I really like Malcolm Gladwell. I had the privilege of listening to him speak when UCD hosted the writer a little over a year ago. On that occasion, he even kindly answered a question I put before him as he signed my copy of Outliers. Days later, while reading the book, I remember disagreeing with something he had written (the first and only time that I’ve seriously disagreed with Gladwell). Mixed in with stories about Mozart, Steve Jobs, and Korean pilots, while defending his 10 000 hour thesis, Gladwell makes the case for charter schools.
Charter schools seem to me to be a particularly American solution to poverty. A testimony to the mastery of the market, they demonstrate what can be accomplished given the right incentives. Typically, inner-city American children fall behind their better-off cohorts academically. The root problem is that social issues keep these children from devoting as much time to their studies as others. Charter schools therefore start early in the morning and end late in the day. They also offer shorter vacations since they aim to keep their pupils in active learning for as long as possible. The idea is that if these children are in school for a sufficient period of time, they will cover as much ground as children in better social circumstances and will therefore be more likely to succeed academically. And they do just that, making the schools very popular in poor areas, despite being almost cruelly taxing on their pupils.
I don’t like the idea of charter schools. An old paediatrician once called me a bleeding heart liberal, but on this issue, I think we would agree. Charter schools, in my opinion, treat the symptom rather than the underlying pathology. If poverty is the issue, I don’t see how allowing a few to keep up academically can be thought of as anything but a temporary bandage. Reading Gladwell hold up this bandage as a potential solution makes me more than a little uncomfortable.
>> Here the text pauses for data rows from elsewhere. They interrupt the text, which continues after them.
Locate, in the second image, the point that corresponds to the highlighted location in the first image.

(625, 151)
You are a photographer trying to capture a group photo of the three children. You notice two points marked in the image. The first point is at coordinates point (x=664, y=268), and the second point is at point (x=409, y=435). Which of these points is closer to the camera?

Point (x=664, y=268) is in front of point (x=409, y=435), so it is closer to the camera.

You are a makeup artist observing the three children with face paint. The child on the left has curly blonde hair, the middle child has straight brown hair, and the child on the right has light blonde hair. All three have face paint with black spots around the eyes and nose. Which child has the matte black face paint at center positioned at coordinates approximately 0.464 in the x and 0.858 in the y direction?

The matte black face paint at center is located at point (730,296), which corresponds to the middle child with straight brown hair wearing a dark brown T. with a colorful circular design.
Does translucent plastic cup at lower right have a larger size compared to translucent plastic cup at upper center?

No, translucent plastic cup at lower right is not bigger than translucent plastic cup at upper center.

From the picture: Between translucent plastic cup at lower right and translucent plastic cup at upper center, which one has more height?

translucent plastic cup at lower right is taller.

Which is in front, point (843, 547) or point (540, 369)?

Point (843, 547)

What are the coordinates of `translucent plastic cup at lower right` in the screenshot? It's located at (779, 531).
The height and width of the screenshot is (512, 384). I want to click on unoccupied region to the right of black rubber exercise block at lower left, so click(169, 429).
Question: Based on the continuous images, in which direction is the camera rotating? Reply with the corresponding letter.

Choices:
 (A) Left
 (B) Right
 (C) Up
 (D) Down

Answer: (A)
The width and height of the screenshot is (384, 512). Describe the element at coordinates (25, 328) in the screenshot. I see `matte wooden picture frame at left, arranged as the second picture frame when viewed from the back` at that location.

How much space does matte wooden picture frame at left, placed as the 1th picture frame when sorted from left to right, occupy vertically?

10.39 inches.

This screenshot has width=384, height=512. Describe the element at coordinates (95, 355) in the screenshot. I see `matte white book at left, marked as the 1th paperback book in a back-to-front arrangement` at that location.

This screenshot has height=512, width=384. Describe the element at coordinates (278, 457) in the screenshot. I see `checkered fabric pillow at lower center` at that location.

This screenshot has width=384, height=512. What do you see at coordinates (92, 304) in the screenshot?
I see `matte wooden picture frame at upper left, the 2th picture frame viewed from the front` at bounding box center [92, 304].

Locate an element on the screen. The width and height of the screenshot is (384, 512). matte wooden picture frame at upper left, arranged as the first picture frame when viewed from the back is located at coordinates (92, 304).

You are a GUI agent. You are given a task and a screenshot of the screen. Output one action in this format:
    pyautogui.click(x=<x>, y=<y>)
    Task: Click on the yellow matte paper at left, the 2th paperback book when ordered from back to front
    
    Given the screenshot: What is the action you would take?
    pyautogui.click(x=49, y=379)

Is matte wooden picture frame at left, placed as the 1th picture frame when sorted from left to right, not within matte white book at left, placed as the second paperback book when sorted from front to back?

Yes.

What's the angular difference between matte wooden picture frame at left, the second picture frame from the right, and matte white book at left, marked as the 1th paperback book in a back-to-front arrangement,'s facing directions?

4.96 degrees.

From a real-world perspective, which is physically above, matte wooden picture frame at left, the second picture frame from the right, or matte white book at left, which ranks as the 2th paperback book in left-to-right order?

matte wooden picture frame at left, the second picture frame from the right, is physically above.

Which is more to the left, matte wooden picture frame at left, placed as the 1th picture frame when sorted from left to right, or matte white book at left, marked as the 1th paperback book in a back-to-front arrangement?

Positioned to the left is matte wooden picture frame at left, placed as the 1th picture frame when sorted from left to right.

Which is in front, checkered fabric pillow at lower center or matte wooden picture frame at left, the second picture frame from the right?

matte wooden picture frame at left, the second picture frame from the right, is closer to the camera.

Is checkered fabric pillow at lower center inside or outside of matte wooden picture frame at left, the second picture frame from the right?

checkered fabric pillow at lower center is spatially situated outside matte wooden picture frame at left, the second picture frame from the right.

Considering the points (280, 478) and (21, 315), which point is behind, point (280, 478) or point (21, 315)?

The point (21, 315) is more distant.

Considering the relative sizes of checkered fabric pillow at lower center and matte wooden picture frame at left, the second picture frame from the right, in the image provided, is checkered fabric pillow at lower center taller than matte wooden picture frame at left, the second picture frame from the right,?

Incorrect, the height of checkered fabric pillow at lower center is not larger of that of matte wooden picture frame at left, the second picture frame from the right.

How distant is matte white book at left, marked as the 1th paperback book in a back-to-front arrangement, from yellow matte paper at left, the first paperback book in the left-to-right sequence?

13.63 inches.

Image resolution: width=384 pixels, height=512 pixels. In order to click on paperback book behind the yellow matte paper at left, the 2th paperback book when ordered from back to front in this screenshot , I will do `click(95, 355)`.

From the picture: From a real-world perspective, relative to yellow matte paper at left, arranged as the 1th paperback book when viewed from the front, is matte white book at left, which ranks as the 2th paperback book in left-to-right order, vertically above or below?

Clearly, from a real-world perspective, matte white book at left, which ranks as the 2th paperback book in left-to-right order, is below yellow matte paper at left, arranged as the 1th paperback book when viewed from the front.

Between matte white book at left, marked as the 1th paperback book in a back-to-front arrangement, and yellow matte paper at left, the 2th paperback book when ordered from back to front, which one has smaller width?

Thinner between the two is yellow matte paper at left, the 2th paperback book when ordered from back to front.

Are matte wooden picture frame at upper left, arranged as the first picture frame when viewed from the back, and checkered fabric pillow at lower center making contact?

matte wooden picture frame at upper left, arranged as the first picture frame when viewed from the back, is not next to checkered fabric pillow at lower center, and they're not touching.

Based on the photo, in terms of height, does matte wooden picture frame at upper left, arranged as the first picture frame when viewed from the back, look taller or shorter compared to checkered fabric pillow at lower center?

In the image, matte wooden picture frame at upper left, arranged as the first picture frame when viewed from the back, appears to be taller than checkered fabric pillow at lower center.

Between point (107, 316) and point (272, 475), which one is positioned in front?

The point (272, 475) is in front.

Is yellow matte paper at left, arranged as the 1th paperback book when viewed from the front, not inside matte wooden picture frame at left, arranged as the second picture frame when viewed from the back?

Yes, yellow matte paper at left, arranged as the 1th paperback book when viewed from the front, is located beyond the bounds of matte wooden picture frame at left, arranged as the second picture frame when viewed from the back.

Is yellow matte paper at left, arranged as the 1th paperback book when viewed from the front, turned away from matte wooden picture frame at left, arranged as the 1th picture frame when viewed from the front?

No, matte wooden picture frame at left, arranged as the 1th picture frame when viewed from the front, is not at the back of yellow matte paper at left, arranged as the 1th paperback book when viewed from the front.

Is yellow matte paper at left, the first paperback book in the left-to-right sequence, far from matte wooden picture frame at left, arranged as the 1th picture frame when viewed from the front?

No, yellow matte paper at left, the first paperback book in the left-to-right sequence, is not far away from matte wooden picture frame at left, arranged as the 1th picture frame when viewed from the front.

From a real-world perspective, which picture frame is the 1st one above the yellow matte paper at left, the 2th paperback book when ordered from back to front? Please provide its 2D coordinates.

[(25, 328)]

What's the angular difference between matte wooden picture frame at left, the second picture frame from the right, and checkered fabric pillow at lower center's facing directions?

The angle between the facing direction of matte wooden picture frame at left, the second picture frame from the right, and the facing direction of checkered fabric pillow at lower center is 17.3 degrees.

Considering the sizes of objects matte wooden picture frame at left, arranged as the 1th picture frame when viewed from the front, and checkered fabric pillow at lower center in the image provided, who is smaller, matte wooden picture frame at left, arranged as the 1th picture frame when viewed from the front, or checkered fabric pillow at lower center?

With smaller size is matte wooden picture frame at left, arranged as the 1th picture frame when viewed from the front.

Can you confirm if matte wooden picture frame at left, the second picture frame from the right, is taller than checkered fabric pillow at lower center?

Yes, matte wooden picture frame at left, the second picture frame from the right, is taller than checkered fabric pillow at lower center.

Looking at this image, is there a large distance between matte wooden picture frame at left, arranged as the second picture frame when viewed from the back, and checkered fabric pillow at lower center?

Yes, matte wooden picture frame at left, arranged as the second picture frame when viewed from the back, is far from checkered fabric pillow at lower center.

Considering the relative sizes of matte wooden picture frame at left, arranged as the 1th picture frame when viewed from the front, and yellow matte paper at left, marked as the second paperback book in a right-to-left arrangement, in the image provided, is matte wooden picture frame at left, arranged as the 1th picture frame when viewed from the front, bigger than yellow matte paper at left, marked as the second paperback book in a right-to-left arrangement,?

That same feeling was evoked in me by the minister for health, who wrote:
…The critical question is how we use all resources, particularly public resources, to help people stay healthy and to get best outcomes for patients from healthcare…
…It’s a critical question for all developed countries because the hospitalisation model of healthcare is financially unsustainable…
…I invite people to recognise that it’s more important how money is spent than how it is raised from the public…
…Our policy is equity of access to publicly-funded health services. We are open to using all providers who meet quality and value for money standards to contribute to public services…
A comparison between Gladwell and Minister Harney isn’t quite fair. I generally tend to agree with the former while I mostly disagree with the latter. I just don’t share her faith in the market. Gladwell believes in charter schools because he believes that if you spend long enough at something (10 000 hours), you’ll do well at it given some aptitude. Minister Harney on the other hand, from what I can gather, believes in the market.
But even before we get to the question of service delivery, an important question must be answered. What does ‘equity of access to publicly-funded health services’ mean? We can even simplify that. What is equity? Does it mean that people get what they pay for, such that those who are willing to pay extra are entitled to more or better or faster services? Does it mean that absolutely no distinctions should be drawn between patients, so that regardless of one’s ability to pay, or how expensive one’s treatment may be, each will be treated ‘equally’? Or does it mean that each citizen will be allocated a fixed sum of money, health credits so to speak, and will be entitled only to their fair share such that when those credits run out, they are no longer eligible for state health services? Or that the state’s health services will be structured so as to serve the greatest number; meaning that those whose ailments are expensive to treat will have to access their healthcare elsewhere?
And what about the suggestion that ‘the hospitalisation model of healthcare is financially unsustainable’? Isn’t it only unsustainable if one holds to a certain set of values? The Cubans (I know, this example is well worn now), seem to value healthcare above modern consumer goods. I imagine that the idea that the hospitalisation model is unsustainable, on a budget of €15 billion, when far greater sums can be found to prop up the financial services sector, would make no sense to them.
Doesn’t the question of what is or isn’t financially sustainable then really rest on what we take as our foundational principles? Isn’t the same true of what we mean by the word ‘equitable’?
I suppose what worries me most about the minister’s article isn’t so much the matter of our ideological differences, or my fear that, as Dr Christine O’Malley suggested on radio today, the subtext is a desire to privatise health. No, the real worry for me is that we make Gladwell’s mistake and fight over which bandage to apply rather than engaging in debate over the real underlying issue. What are our views on justice? What does equity look like? Who should get what and why?
The only way €15 billion isn’t enough to sustain the health of less than 5 million people is when there is an attempt to throw money at the issue instead of directly addressing those difficult core issues.